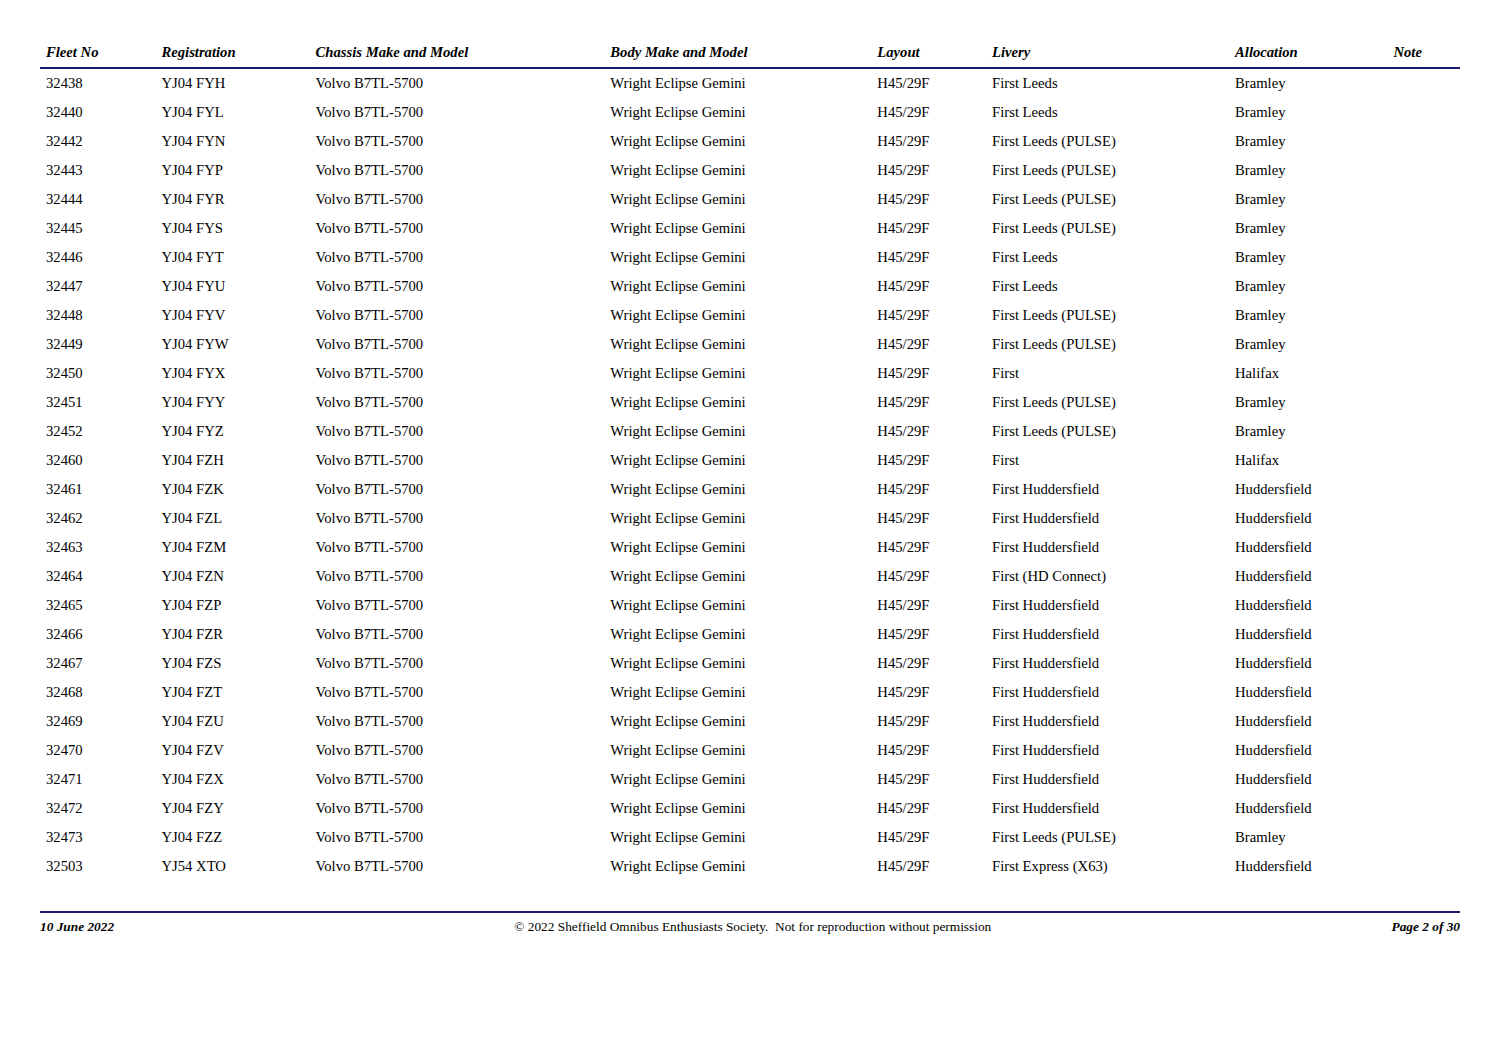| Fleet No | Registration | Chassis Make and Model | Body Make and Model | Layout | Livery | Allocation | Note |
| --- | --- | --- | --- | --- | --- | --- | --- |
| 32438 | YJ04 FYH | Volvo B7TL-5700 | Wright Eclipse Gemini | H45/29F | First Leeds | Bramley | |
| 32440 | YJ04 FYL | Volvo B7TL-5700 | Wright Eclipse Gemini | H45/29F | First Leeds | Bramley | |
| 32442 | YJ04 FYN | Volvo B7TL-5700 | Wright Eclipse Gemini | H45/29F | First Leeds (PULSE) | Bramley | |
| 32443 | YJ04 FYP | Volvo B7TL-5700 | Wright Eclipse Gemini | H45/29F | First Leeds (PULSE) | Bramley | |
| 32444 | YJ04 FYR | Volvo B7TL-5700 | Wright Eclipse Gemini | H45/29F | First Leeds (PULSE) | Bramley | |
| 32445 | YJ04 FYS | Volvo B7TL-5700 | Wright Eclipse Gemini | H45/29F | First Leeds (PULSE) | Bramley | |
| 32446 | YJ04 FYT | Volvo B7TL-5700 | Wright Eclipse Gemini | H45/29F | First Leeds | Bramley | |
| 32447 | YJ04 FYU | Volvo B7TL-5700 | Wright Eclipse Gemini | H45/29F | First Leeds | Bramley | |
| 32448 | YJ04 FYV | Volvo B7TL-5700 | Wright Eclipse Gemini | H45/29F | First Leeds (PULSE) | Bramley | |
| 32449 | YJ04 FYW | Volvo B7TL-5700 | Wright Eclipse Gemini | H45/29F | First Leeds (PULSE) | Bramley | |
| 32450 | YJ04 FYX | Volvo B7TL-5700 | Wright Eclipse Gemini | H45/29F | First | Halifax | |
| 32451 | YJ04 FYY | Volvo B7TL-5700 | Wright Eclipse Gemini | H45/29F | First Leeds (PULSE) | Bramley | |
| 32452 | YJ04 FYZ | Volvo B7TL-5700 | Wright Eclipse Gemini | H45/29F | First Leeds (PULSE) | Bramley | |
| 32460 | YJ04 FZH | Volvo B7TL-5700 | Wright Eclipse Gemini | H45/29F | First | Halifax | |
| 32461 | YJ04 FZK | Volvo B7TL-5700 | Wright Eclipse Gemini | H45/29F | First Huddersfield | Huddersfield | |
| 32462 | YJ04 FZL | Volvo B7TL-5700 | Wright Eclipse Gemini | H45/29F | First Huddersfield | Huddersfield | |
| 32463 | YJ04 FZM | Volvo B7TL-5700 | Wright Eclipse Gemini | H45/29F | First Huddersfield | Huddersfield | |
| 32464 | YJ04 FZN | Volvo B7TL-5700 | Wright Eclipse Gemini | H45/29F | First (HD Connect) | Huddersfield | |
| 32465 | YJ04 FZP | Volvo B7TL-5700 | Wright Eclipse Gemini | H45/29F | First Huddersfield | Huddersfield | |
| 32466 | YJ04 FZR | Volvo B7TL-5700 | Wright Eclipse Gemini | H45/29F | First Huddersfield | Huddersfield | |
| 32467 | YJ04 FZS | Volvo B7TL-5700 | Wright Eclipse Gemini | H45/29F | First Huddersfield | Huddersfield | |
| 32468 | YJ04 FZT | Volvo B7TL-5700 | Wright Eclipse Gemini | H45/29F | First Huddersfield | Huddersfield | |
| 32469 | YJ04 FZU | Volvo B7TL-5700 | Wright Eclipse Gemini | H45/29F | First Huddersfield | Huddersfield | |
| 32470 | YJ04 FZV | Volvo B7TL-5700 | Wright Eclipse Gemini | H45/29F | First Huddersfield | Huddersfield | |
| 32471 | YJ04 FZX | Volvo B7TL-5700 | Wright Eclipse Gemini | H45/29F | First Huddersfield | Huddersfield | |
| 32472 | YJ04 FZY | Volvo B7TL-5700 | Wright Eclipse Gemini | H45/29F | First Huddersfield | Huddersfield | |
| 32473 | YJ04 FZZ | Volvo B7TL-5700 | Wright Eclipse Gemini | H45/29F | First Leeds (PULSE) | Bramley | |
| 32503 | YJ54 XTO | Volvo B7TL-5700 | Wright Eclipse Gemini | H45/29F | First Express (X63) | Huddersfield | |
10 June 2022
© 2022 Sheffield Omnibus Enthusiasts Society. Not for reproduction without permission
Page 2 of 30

^^^^^^^^^^^^^^^^

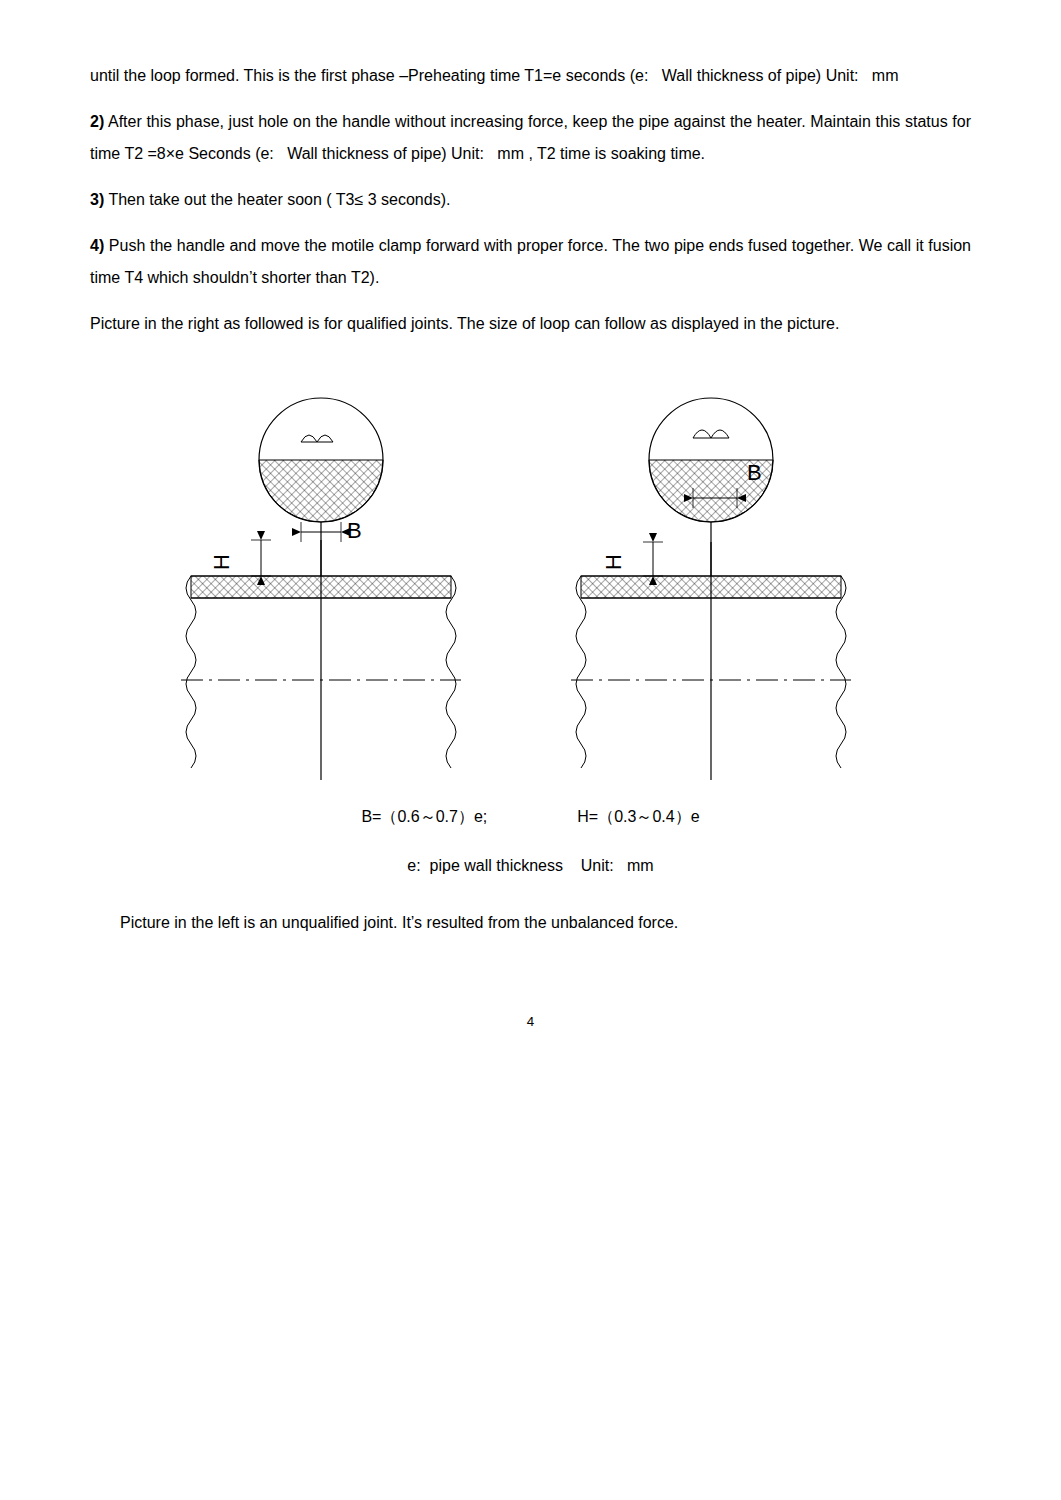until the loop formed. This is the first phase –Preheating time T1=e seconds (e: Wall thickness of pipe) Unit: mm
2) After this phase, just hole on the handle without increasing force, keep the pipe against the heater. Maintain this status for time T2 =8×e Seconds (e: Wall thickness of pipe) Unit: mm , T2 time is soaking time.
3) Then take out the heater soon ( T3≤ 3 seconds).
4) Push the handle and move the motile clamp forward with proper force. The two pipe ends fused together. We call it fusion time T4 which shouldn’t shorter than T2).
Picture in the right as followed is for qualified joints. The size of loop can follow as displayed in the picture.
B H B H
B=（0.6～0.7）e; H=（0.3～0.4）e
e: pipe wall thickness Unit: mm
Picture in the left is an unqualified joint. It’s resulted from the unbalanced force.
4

^^^^^^^^^^^^^^^^

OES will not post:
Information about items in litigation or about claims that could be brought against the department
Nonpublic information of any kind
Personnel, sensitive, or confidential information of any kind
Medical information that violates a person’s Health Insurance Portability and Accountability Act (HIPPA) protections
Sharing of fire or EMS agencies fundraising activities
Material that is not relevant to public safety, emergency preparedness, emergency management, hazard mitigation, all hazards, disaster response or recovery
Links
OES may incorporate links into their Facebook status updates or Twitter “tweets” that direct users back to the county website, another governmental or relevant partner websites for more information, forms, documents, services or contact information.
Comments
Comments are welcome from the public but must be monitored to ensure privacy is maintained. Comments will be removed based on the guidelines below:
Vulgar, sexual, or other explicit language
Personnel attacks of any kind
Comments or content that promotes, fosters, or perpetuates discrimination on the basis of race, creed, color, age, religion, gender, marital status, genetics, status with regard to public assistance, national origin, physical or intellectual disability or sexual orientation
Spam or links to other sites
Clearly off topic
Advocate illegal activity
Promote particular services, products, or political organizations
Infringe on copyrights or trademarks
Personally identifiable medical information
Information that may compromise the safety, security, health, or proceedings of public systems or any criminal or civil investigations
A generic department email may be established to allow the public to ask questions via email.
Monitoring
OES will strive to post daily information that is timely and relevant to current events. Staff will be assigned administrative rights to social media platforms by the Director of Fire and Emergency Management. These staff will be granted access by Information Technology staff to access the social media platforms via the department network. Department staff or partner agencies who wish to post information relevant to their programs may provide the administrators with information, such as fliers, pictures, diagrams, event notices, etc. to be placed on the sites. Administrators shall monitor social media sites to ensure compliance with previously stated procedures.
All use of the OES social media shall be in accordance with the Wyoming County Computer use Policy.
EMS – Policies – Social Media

^^^^^^^^^^^^^^^^

In the entries above, tally the lines that hold the string "against" and give only the count.

2